● Brief: From the entries below, copy every line holding the word "linecap".
** Material provided follows **
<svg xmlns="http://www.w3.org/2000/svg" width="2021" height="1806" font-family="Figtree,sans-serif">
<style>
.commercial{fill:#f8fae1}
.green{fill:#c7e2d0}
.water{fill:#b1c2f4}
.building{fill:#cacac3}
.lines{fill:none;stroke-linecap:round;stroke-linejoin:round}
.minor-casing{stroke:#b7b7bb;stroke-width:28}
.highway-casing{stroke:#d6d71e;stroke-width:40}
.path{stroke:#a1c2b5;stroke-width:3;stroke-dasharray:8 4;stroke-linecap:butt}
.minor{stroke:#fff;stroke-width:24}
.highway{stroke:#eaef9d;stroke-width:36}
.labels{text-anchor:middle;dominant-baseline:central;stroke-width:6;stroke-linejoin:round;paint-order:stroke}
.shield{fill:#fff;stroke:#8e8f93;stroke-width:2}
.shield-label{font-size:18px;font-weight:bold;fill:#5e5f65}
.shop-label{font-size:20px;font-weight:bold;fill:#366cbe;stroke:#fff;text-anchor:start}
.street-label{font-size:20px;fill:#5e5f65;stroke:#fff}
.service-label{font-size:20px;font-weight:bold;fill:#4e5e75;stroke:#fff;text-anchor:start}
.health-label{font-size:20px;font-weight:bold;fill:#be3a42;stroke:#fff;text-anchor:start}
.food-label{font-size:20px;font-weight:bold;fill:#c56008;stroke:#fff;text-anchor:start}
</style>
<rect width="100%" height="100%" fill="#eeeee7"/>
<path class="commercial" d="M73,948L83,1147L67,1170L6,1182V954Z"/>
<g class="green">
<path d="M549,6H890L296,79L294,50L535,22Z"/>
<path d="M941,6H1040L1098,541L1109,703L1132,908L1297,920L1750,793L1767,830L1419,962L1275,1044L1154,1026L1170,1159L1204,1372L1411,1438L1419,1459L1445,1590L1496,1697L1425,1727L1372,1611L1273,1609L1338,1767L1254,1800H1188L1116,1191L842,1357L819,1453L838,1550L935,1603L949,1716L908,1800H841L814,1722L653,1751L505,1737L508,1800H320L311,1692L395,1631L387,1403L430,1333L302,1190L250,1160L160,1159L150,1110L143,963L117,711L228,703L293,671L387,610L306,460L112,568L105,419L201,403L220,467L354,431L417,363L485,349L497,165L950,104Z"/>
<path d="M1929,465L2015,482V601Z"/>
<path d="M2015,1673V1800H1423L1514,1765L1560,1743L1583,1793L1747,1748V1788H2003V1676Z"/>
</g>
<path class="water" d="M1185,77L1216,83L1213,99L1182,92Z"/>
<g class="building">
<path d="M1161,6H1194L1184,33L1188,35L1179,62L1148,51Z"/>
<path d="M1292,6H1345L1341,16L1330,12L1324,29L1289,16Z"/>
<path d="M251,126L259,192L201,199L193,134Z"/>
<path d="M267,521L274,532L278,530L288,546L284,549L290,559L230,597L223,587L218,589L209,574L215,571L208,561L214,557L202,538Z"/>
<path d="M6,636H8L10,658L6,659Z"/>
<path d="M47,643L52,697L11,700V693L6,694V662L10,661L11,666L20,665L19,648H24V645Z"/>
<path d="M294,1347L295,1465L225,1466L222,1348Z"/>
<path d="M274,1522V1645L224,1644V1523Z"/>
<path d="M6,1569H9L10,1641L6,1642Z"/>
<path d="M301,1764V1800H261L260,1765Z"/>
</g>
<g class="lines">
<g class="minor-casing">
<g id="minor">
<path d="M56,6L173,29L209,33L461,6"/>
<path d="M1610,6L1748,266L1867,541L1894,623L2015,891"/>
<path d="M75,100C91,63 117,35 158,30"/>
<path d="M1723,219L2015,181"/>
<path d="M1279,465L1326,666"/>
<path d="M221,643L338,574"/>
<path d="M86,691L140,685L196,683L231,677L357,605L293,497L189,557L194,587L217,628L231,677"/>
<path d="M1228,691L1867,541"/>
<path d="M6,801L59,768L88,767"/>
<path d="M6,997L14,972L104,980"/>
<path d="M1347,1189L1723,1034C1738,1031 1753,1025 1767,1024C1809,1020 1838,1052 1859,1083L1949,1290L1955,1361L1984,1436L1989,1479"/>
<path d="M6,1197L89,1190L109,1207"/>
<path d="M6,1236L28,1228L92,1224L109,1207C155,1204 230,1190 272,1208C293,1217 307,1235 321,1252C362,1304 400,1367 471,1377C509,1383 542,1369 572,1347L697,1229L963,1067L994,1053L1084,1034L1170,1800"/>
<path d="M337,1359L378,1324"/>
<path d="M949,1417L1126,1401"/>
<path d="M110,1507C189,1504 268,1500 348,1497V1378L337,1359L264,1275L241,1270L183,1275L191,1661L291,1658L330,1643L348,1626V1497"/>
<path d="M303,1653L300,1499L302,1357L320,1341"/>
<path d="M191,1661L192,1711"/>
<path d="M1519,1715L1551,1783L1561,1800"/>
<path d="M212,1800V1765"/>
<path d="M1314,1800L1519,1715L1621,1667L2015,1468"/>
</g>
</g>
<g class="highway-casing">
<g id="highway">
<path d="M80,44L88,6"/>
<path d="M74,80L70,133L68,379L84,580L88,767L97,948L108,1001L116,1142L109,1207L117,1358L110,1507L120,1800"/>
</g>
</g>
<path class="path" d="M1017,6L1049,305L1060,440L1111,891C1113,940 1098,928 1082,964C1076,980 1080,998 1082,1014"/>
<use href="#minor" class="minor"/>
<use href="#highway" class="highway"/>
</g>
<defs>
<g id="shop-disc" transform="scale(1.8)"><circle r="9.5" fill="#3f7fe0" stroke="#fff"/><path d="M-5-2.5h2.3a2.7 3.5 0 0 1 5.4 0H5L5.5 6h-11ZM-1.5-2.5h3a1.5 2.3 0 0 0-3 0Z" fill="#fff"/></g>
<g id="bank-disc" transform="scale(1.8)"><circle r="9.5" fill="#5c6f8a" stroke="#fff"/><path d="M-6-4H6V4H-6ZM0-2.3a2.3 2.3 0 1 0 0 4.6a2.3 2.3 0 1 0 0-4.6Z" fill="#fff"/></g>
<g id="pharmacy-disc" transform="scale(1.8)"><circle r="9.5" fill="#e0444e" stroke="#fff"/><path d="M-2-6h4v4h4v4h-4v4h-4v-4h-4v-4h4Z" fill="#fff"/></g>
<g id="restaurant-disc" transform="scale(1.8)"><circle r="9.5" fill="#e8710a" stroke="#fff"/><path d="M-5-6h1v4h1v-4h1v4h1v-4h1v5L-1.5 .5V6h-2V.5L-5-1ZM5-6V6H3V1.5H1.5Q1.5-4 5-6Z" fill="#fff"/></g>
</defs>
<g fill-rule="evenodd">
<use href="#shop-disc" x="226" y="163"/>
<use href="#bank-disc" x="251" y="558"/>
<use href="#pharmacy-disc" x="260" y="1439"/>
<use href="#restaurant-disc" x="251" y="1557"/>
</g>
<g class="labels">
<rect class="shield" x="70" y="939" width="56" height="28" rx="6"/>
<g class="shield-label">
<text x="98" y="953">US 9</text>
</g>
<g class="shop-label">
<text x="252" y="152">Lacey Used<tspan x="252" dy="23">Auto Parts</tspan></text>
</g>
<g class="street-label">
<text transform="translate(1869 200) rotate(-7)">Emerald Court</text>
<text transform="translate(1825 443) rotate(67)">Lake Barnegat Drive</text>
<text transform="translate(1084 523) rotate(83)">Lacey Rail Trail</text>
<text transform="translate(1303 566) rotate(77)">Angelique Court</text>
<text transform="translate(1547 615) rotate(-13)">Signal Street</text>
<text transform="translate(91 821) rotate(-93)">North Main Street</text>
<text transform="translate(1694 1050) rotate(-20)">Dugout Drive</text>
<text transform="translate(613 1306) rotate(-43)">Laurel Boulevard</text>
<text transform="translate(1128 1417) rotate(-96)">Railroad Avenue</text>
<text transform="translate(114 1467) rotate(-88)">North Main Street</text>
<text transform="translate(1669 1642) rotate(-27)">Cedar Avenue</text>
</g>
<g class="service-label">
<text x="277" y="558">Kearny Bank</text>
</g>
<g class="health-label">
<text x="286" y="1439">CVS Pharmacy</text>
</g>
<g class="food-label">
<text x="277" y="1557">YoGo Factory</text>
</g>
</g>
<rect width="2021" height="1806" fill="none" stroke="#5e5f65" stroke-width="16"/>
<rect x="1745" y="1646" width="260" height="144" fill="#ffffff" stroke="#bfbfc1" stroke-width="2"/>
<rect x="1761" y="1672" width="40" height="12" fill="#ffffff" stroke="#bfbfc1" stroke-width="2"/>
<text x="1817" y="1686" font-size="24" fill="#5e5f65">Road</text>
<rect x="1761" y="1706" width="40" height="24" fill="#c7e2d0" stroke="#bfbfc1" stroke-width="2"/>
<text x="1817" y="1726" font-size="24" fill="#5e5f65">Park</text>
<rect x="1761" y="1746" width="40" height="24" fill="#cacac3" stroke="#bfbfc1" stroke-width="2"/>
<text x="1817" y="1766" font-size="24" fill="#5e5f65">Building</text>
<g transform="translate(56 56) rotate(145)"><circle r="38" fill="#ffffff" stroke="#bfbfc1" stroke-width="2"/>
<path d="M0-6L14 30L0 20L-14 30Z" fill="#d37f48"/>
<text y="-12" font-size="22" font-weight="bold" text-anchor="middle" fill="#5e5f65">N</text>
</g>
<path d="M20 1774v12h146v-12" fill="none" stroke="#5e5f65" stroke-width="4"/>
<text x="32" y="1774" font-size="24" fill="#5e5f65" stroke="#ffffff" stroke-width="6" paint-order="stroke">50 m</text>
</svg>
** End of Material provided **
● Completed task:
.lines{fill:none;stroke-linecap:round;stroke-linejoin:round}
.path{stroke:#a1c2b5;stroke-width:3;stroke-dasharray:8 4;stroke-linecap:butt}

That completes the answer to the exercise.